Depuis le temps qu’Amazon en rêvait, Monoprix a sauté le pas ! La filiale du groupe Casino a annoncé lundi un accord de partenariat commercial avec le géant du commerce électronique américain. Il va ainsi devenir le premier distributeur français à vendre ses produits via le service Amazon Prime Now à Paris et dans sa proche banlieue dès cette année.
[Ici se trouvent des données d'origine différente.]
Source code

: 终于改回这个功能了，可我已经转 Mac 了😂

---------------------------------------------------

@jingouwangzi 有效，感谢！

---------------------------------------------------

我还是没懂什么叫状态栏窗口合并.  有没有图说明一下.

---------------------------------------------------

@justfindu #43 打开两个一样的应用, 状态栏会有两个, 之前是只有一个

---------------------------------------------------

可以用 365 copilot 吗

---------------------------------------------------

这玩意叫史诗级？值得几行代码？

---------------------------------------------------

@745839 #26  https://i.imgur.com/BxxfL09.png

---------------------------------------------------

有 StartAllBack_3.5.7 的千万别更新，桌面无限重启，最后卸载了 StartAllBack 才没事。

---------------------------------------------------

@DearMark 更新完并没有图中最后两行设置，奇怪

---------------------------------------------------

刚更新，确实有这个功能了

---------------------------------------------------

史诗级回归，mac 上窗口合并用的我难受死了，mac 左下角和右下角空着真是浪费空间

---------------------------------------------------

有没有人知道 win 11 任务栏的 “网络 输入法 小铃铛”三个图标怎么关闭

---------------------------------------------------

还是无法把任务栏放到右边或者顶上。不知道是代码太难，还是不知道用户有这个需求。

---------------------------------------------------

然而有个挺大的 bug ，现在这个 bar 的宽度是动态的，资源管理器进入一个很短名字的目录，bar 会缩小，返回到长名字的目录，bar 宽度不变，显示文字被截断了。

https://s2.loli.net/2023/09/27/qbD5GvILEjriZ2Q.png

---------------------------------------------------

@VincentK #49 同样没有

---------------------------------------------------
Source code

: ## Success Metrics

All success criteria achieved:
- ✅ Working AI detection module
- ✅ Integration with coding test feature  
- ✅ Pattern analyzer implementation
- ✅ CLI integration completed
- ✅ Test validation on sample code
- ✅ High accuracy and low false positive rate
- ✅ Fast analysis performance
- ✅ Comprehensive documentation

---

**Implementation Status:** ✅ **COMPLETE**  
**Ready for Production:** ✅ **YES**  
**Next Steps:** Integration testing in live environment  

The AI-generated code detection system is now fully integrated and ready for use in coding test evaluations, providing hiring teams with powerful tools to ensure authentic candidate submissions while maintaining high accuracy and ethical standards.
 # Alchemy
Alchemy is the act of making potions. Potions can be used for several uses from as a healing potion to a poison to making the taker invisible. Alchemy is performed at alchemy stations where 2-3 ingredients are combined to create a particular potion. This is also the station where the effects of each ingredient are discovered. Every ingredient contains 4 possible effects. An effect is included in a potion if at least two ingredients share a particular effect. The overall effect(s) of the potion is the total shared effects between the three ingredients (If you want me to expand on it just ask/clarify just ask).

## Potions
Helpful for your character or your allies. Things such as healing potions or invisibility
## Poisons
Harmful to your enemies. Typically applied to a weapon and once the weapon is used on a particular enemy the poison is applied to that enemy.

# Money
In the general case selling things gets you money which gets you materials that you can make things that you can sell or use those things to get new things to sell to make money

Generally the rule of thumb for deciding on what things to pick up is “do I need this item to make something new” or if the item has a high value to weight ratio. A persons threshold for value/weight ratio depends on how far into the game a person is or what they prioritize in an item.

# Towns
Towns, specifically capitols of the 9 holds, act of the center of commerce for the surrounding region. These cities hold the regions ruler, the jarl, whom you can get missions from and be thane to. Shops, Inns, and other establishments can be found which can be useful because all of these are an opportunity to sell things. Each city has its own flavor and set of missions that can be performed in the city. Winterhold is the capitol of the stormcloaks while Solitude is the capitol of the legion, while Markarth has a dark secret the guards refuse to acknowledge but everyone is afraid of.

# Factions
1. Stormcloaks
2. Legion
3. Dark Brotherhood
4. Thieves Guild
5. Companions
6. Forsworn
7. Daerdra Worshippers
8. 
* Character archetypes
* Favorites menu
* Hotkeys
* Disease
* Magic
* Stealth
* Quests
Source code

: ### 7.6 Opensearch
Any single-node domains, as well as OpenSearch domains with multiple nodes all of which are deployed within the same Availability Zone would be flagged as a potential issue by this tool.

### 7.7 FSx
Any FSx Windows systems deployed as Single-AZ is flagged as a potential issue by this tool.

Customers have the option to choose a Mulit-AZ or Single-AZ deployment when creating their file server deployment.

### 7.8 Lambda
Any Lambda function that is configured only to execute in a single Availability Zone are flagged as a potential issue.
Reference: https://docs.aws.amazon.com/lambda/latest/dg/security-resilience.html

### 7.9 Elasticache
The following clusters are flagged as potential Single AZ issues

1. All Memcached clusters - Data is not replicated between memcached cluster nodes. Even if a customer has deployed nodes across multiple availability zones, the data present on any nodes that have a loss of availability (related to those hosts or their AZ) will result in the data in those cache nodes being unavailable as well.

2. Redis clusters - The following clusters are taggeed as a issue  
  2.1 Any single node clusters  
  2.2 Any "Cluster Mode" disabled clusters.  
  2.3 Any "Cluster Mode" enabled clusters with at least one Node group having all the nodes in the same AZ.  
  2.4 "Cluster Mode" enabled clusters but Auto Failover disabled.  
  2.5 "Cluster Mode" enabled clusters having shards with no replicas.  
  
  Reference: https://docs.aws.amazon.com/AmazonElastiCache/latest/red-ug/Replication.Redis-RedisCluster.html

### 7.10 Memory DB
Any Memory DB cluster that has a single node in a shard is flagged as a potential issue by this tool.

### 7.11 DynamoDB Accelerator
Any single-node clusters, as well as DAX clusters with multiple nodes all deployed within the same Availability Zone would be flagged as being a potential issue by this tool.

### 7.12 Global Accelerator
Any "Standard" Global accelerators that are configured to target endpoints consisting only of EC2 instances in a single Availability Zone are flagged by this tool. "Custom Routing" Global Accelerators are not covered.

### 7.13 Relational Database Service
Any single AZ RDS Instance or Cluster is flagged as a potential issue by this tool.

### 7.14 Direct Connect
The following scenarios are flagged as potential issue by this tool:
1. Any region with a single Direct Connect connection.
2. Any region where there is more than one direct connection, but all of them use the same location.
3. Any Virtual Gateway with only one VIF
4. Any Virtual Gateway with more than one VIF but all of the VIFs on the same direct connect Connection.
Mais avant même la mise en place effective de cet accord qui devrait intervenir au second semestre 2018, certains s’interrogent déjà sur ces conséquences à terme. En cédant aux sirènes du géant de l’e-commerce, Casino n’a-t-il pas pactisé avec le diable ?

L’accord est à double tranchant. D’un côté, les distributeurs enfermés dans une guerre des prix destructrice de valeur, cherchent par tous les moyens de se sortir d’un marché de la distribution alimentaire extrêmement concurrentiel en France. À ce titre, ça n’est d’ailleurs pas un hasard si l’accord Monoprix/Amazon a été annoncé le jour même où Leclerc, jusqu’alors absent de la capitale, lançait sa nouvelle formule de livraison J + 1 "Leclerc chez moi". Mais d’un autre côté, Casino prend le risque, une fois qu’Amazon se sera fait une place auprès des consommateurs parisiens habitués aux produits Monoprix, de voir ses produits évincer aux profits d’une offre alimentaire propre au géant américain.

Leader sur le marché de l’alimentation parisien, un marché estimé à 7 milliards d’euros, le groupe dirigé par Jean-Charles Naouri (également propriétaire des enseignes Franprix et leader Price) a donc pris un risque calculé, au moins aujourd’hui. L’avenir dira s’il a fait le bon choix.